Saks is alluding to cutting discretionary spending -- the operating expenses of the government -- leaving it relatively flat over a 10-year budget period, though it's impossible to say which specific programs would be cut. Discretionary spending would go from $1.114 trillion in the 2014 fiscal year to $1.209 trillion in 2023. That's average annual growth of less than 1 percent and $249 billion less than what would be spent under current policies, according to the plan.
A phone call to Ryan's office seeking comment was not immediately returned.
Saks also took issue with the Ryan budget's contention that 70 percent of proceeds from federal holdings should be put toward deficit reduction rather than, say, generating more public lands. "I understand Mr. Ryan wants to balance the budget," he said, "but we think these federal lands are part of our national identity."

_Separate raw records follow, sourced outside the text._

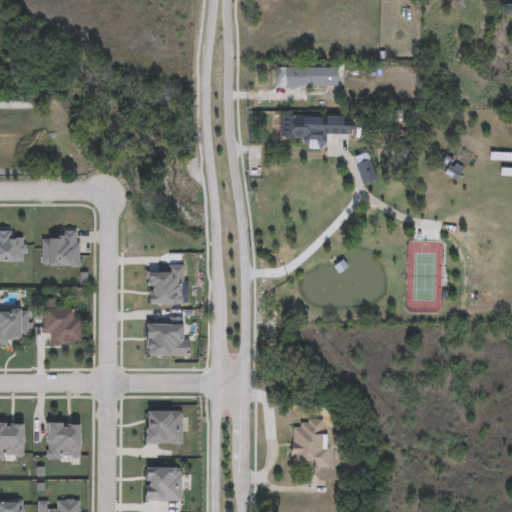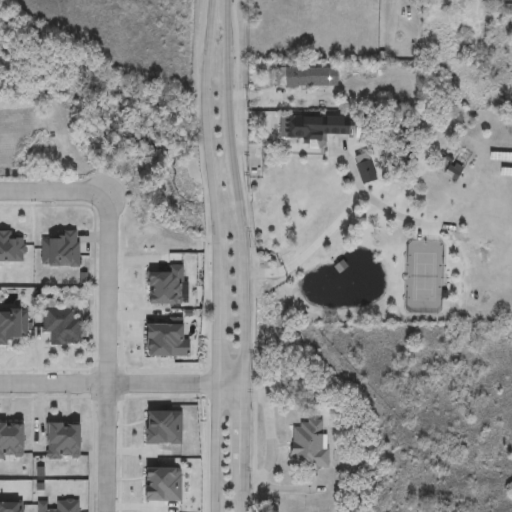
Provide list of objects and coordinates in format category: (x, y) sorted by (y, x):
building: (305, 78)
building: (305, 79)
building: (314, 127)
building: (314, 127)
road: (343, 158)
road: (57, 192)
road: (236, 192)
building: (12, 248)
building: (12, 248)
road: (312, 248)
building: (61, 251)
building: (61, 251)
road: (216, 255)
building: (12, 326)
building: (12, 326)
building: (63, 326)
building: (63, 326)
road: (108, 360)
road: (121, 383)
road: (242, 428)
building: (308, 446)
building: (309, 447)
road: (242, 492)
building: (11, 506)
building: (12, 506)
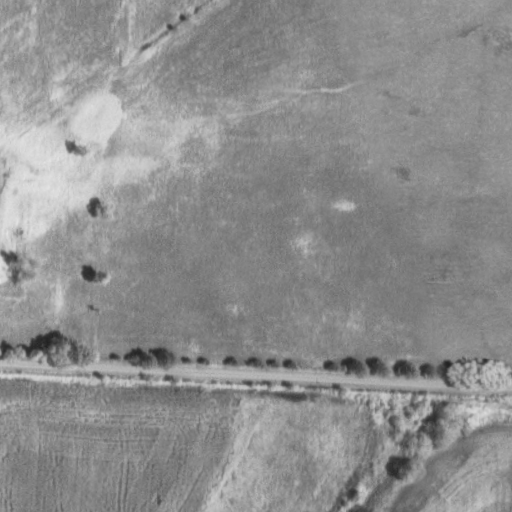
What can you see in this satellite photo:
road: (70, 95)
road: (256, 369)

Perhaps most alarming to environmentalists was Ryan's call for the approval of the Keystone XL pipeline, which has taken center stage in the fight to curb greenhouse gas emissions. Ryan endorses the pipeline for economic reasons, claiming in his budget proposal it would "create more than 20,000 direct jobs and 118,000 indirect jobs while battling the high cost of gas." (A State Department report found that while the project may support as many as 42,100 jobs over the course of a few years, it would create only 35 permanent positions.)
The budget continues subsidies to the fossil fuel industry, as noted by 350.org's Jamie Henn. "Ryan's budget trumpets the importance of innovation and fairness, yet slashes support for renewable energy while maintaining billions of dollars in handouts for the fossil fuel industry," he told HuffPost via email. "The Sanders-Ellison 'End Polluter Welfare Act' identified over $11 billion a year in subsidies going to companies like ExxonMobil: Any serious budget plan would start by ending these kickbacks."
Ryan's budget, which stands little chance of passing a Democrat-controlled Senate and White House, is considered largely a symbolic gesture. But Keystone has long been discussed in terms of symbolism, and environmentalists, for their part, are happy to engage.
"When you do the math it becomes clear that the best way to generate revenue and new job growth would be to enact a strong price on carbon, something that would level the playing field and unleash a new clean energy economy," said Henn. "Then again, as we saw with Ryan's mistaken marathon times, sometimes he gets the numbers mixed up."